The city's bureau of health will administer the Healthy Corner Store Initiative, giving "microgrants" of $1,000 to the stores in a pilot program that's meant to combat the dearth of healthy food easily available around town, according to Craig Walt, community health services supervisor at the bureau. The money comes from the state Department of Health’s preventative health and health services block grant, Walt said, so this money is not from the city's general fund.
The city wants to take a relatively holistic approach to the project, which York City Mayor Kim Bracey announced in her annual State of the City address Wednesday night. Some of the money is meant to help the stores buy healthier food, but just as important is the presentation of the wares, Walt said.
After all, the big signs in the windows of stores and then inside them usually tout the most sugary and preservative-laden of offerings, he said; one of the goals of this project is to work with businesses to better display and promote the healthier goods. Much of the money will be used for those means, he said, and the city will work with each of the places individually to do that better.
However, Walt said this issue isn't as simple as merely telling people they have to eat healthier.
"If they don't have access to it, they can't do it," he said. "It's really about making the healthy choice the easier choice."
Walt said the agreements with the five stores are not yet finalized, so he didn't want to release the names at this point. He said the city will likely begin the project in June and may provide further money to the stores if they meet certain benchmarks after receiving the grants.
Stores: One of the stores the city is in discussion with is Pak's Food Market at 750 E. Princess St. The store in the east end of town already sells some produce, said owner Benny Wang. He said someone from the city came in a little while ago and talked to him about the possibility of his store receiving the grant, but they'd have to adjust the setup to work in his store.
"I must put it all in one place to display," he said of the fresh food.
Wang said he was happy to do so; the produce is popular, and people often use WIC benefits to buy some, he said.
Both WIC and SNAP — food stamps — have vouchers geared toward buying healthier foods, and Walt said there's a way for the city to track where those vouchers are being used, so they can see if there's an uptick in use at the stores with the grants. The city also plans to work with the stores to see how business is going, and the city plans on conducting customer surveys to see if this changes people's buying habits, he said.
He said the city believes this will help business at these stores.
In Bracey's State of the City address, she cited Bev's Grocery at the corner of East Princess and South Belvidere streets as one of her favorite stores around town and one candidate she thinks would be a good fit for the grant. She said after the address that the west-end store has a broad porch that could look great with some stands of apples or bananas on it.
Right now, a couple of soda machines take up that space.
Expansion: If everything goes well, and the city believes it has a process in place that seems like it can be applied to helping more stores in the area, it will apply for more funding to expand the project, Walt said.

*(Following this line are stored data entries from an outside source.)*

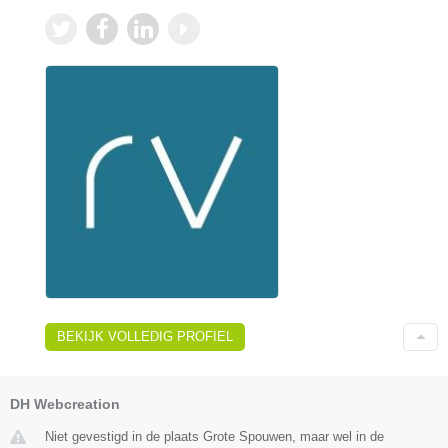
BEKIJK VOLLEDIG PROFIEL
DH Webcreation
Niet gevestigd in de plaats Grote Spouwen, maar wel in de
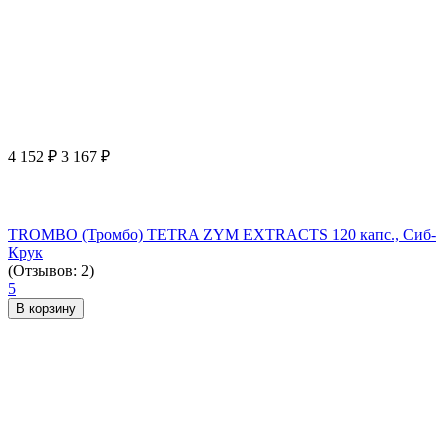
4 152
₽
3 167
₽
TROMBO (Тромбо) TETRA ZYM EXTRACTS 120 капс., Сиб-
Крук
(Отзывов: 2)
5
В корзину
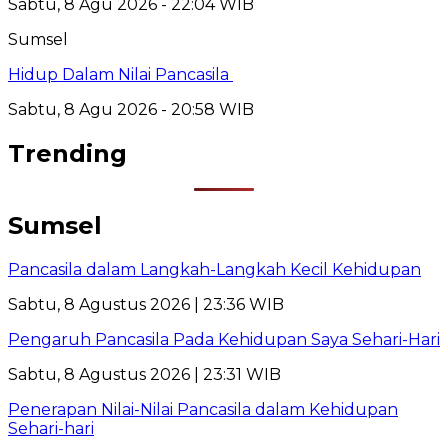
Sabtu, 8 Agu 2026 - 22:04 WIB
Sumsel
Hidup Dalam Nilai Pancasila
Sabtu, 8 Agu 2026 - 20:58 WIB
Trending
Sumsel
Pancasila dalam Langkah-Langkah Kecil Kehidupan
Sabtu, 8 Agustus 2026 | 23:36 WIB
Pengaruh Pancasila Pada Kehidupan Saya Sehari-Hari
Sabtu, 8 Agustus 2026 | 23:31 WIB
Penerapan Nilai-Nilai Pancasila dalam Kehidupan
Sehari-hari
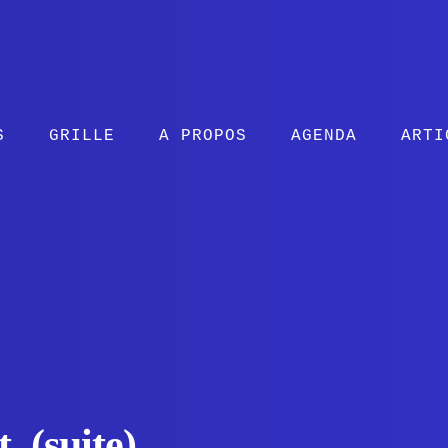
S
GRILLE
A PROPOS
AGENDA
ARTI
 (suite)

He rattled off a few stats about why this issue of healthy food access is important. For the county as a whole, 68 percent of people are overweight or obese and 38 percent have high blood pressure, according to an assessment commissioned last year by the Healthy York County Coalition.

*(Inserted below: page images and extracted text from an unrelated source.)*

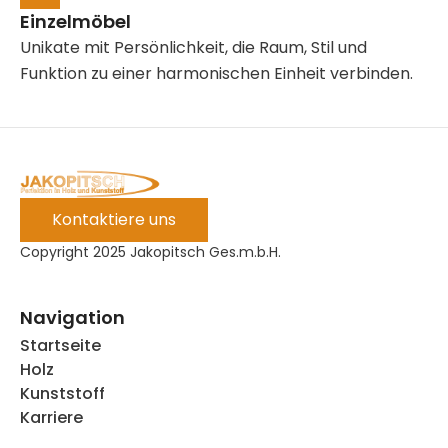
Einzelmöbel
Unikate mit Persönlichkeit, die Raum, Stil und
Funktion zu einer harmonischen Einheit verbinden.
Kontaktiere uns
Copyright 2025 Jakopitsch Ges.m.b.H.
Navigation
Startseite
Holz
Kunststoff
Karriere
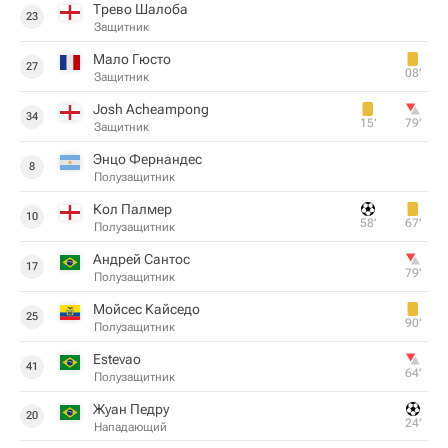
Трево Шалоба
23
Защитник
Мало Гюсто
27
08‎’‎
Защитник
Josh Acheampong
34
15‎’‎
79‎’‎
Защитник
Энцо Фернандес
8
Полузащитник
Кол Палмер
10
58‎’‎
67‎’‎
Полузащитник
Андрей Сантос
17
79‎’‎
Полузащитник
Мойсес Кайседо
25
90‎’‎
Полузащитник
Estevao
41
64‎’‎
Полузащитник
Жуан Педру
20
24‎’‎
Нападающий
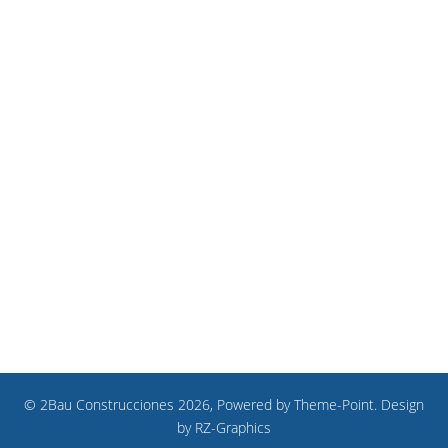
© 2Bau Construcciones 2026, Powered by
Theme-Point
. Design
by
RZ-Graphics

Only 4 percent of people in the county eat the three servings of vegetables a day they're supposed to get, he said.
And, Walt said, of the 16 census tracts in the city, only two aren't considered "food deserts" by the new USDA definition of the term, which refers to a low-income area with poor access to a grocery store. The administration used to say that a food desert was any place with no grocery store within a mile, but it recently has shortened that to a half mile, Walt said. Which makes sense, he said, because many city residents don't own cars.
"When you have low vehicle access, half a mile is a long walk when you're trying to carry a bunch of groceries," he said.

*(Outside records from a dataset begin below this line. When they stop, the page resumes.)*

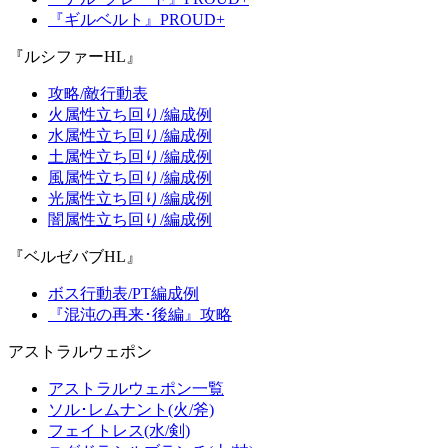
『ギルベルト』PROUD+
『ルシファーHL』
攻略/敵行動表
火属性立ち回り/編成例
水属性立ち回り/編成例
土属性立ち回り/編成例
風属性立ち回り/編成例
光属性立ち回り/編成例
闇属性立ち回り/編成例
『ベルゼバブHL』
ボス行動表/PT編成例
『混沌の再来･後編』攻略
アストラルウェポン
アストラルウェポン一覧
ソル･レムナント(火/斧)
フェイトレス(水/剣)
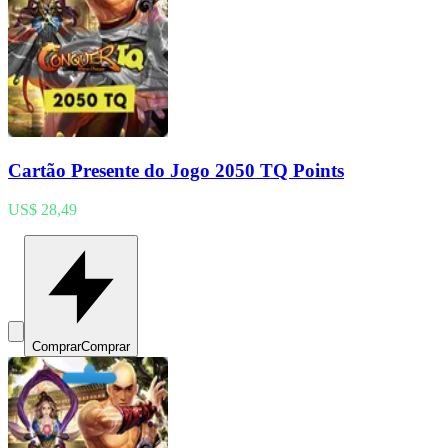
Cartão Presente do Jogo 2050 TQ Points
US$ 28,49
Comprar
Comprar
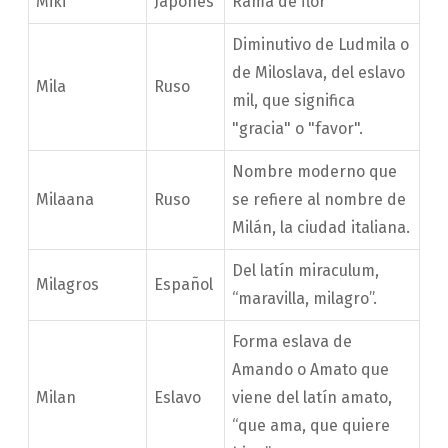
Miki
Japonés
Rama de flor
Diminutivo de Ludmila o
de Miloslava, del eslavo
Mila
Ruso
mil, que significa
"gracia" o "favor".
Nombre moderno que
Milaana
Ruso
se refiere al nombre de
Milán, la ciudad italiana.
Del latín miraculum,
Milagros
Español
“maravilla, milagro”.
Forma eslava de
Amando o Amato que
Milan
Eslavo
viene del latín amato,
“que ama, que quiere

The food desert label isn't the be-all and end-all of the discussion — it's just one metric of many to consider when talking about this issue, he said — but Walt added it's clear many parts of the city don't have consistent access to healthy food, a fact he hopes this program can combat.
"I think it’s going to bring about some great changes to all of York and really help some of these neighborhoods that are suffering the most from lack of access to healthy foods," he said.